= Peter Anker (art historian) =

Norwegian museum director and art historian

Peter Martin Anker (22 August 1927 – 22 December 2012) was a Norwegian museum director, art historian and critic.

==Personal life==
He was born in Bergen as a son of chief physician Herman Anker (1901–1970) and Charlotte Amalie Meyer (1897–1985). He was married to Liv Løberg (1932–1986), but the marriage was dissolved. From October 1973 he was married to Inger Kiær, a daughter of Herman L. Løvenskiold, but that marriage was dissolved too. In April 1987 he married his third wife, Inger-Johanne Brautaset.

==Career==
He finished his secondary education at Bergen Cathedral School in 1946. He enrolled at the Norwegian National Academy of Craft and Art Industry, and then in art history at the University of Oslo in 1948. He took the mag.art. degree (PhD equivalent) 1954 with a thesis about the frescos in Sant'Angelo in Formis. He worked for Landslaget Kunst i Skolen from 1954 to 1957, as a curator for the Norwegian Museum of Cultural History from 1958 to 1965 and director of Vestlandske Kunstindustrimuseum from 1965 to 1994. He was a lecturer at the University of Bergen from 1971.

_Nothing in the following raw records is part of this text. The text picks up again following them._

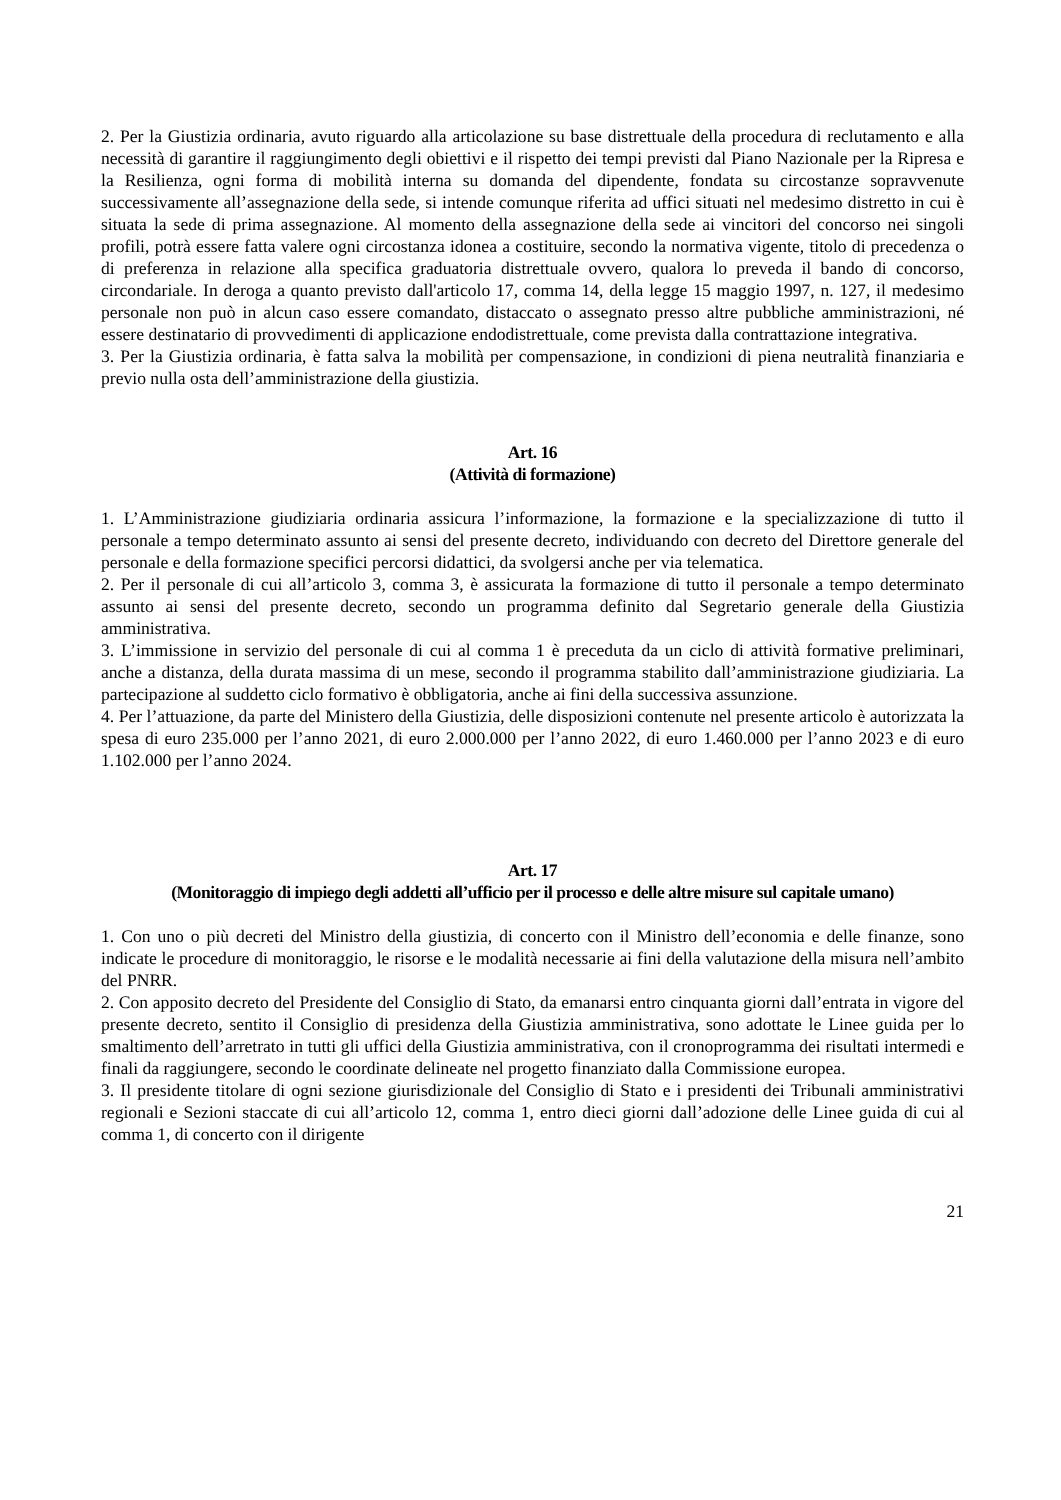2. Per la Giustizia ordinaria, avuto riguardo alla articolazione su base distrettuale della procedura di reclutamento e alla necessità di garantire il raggiungimento degli obiettivi e il rispetto dei tempi previsti dal Piano Nazionale per la Ripresa e la Resilienza, ogni forma di mobilità interna su domanda del dipendente, fondata su circostanze sopravvenute successivamente all’assegnazione della sede, si intende comunque riferita ad uffici situati nel medesimo distretto in cui è situata la sede di prima assegnazione. Al momento della assegnazione della sede ai vincitori del concorso nei singoli profili, potrà essere fatta valere ogni circostanza idonea a costituire, secondo la normativa vigente, titolo di precedenza o di preferenza in relazione alla specifica graduatoria distrettuale ovvero, qualora lo preveda il bando di concorso, circondariale. In deroga a quanto previsto dall'articolo 17, comma 14, della legge 15 maggio 1997, n. 127, il medesimo personale non può in alcun caso essere comandato, distaccato o assegnato presso altre pubbliche amministrazioni, né essere destinatario di provvedimenti di applicazione endodistrettuale, come prevista dalla contrattazione integrativa.
3. Per la Giustizia ordinaria, è fatta salva la mobilità per compensazione, in condizioni di piena neutralità finanziaria e previo nulla osta dell’amministrazione della giustizia.
Art. 16
(Attività di formazione)
1. L’Amministrazione giudiziaria ordinaria assicura l’informazione, la formazione e la specializzazione di tutto il personale a tempo determinato assunto ai sensi del presente decreto, individuando con decreto del Direttore generale del personale e della formazione specifici percorsi didattici, da svolgersi anche per via telematica.
2. Per il personale di cui all’articolo 3, comma 3, è assicurata la formazione di tutto il personale a tempo determinato assunto ai sensi del presente decreto, secondo un programma definito dal Segretario generale della Giustizia amministrativa.
3. L’immissione in servizio del personale di cui al comma 1 è preceduta da un ciclo di attività formative preliminari, anche a distanza, della durata massima di un mese, secondo il programma stabilito dall’amministrazione giudiziaria. La partecipazione al suddetto ciclo formativo è obbligatoria, anche ai fini della successiva assunzione.
4. Per l’attuazione, da parte del Ministero della Giustizia, delle disposizioni contenute nel presente articolo è autorizzata la spesa di euro 235.000 per l’anno 2021, di euro 2.000.000 per l’anno 2022, di euro 1.460.000 per l’anno 2023 e di euro 1.102.000 per l’anno 2024.
Art. 17
(Monitoraggio di impiego degli addetti all’ufficio per il processo e delle altre misure sul capitale umano)
1. Con uno o più decreti del Ministro della giustizia, di concerto con il Ministro dell’economia e delle finanze, sono indicate le procedure di monitoraggio, le risorse e le modalità necessarie ai fini della valutazione della misura nell’ambito del PNRR.
2. Con apposito decreto del Presidente del Consiglio di Stato, da emanarsi entro cinquanta giorni dall’entrata in vigore del presente decreto, sentito il Consiglio di presidenza della Giustizia amministrativa, sono adottate le Linee guida per lo smaltimento dell’arretrato in tutti gli uffici della Giustizia amministrativa, con il cronoprogramma dei risultati intermedi e finali da raggiungere, secondo le coordinate delineate nel progetto finanziato dalla Commissione europea.
3. Il presidente titolare di ogni sezione giurisdizionale del Consiglio di Stato e i presidenti dei Tribunali amministrativi regionali e Sezioni staccate di cui all’articolo 12, comma 1, entro dieci giorni dall’adozione delle Linee guida di cui al comma 1, di concerto con il dirigente
21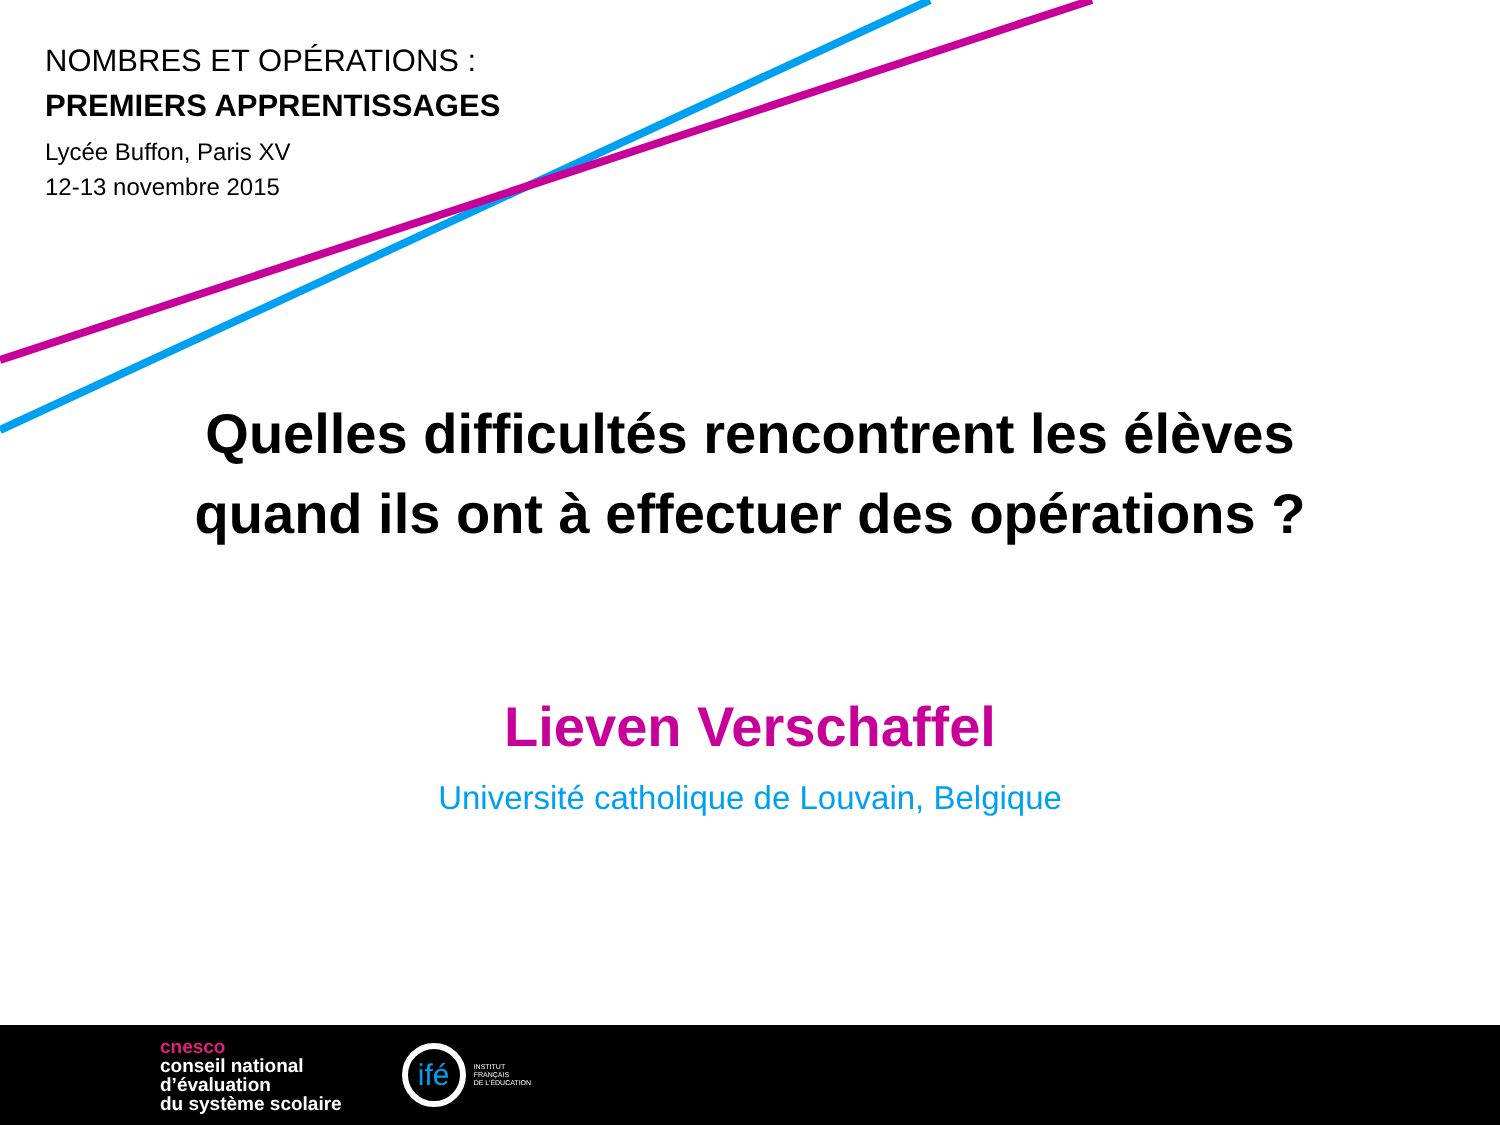NOMBRES ET OPÉRATIONS :
PREMIERS APPRENTISSAGES
Lycée Buffon, Paris XV
12-13 novembre 2015
Quelles difficultés rencontrent les élèves
quand ils ont à effectuer des opérations ?
Lieven Verschaffel
Université catholique de Louvain, Belgique
cnesco
conseil national
d’évaluation
du système scolaire
ifé
INSTITUT
FRANÇAIS
DE L’ÉDUCATION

Books include L'Art Scandinave (volume 1, 1969), Norsk middelalderkunst (1970, with István Rácz), Norsk folkekunst (1975, with István Rácz) and Folkekunst i Norge (1975). He participated in the editorial committee for the seven-volume work Norges kunsthistorie, released in 1983. He was also an art critic. He published his first criticism before finishing secondary school, and via the Academy of Craft and Art Industry newspaper Acantus he wrote in national outlets such as Kunsten i dag and Dagbladet. From 1961 to 1965 he worked part-time as an art critic in Arbeiderbladet.